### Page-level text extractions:
========================================
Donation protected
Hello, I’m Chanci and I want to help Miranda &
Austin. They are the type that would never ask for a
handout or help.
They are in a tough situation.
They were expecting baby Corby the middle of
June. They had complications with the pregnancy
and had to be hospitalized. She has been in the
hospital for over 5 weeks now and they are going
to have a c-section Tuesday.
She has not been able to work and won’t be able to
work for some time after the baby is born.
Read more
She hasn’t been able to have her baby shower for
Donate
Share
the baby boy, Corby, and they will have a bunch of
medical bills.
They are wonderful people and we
========================================
### PROMPT:
Reproduce, without alteration, the stretch of the material from its first line through the line containing "They were expecting baby Corby the middle of".

### EXERCISE RESPONSE:
Donation protected
Hello, I’m Chanci and I want to help Miranda &
Austin. They are the type that would never ask for a
handout or help.
They are in a tough situation.
They were expecting baby Corby the middle of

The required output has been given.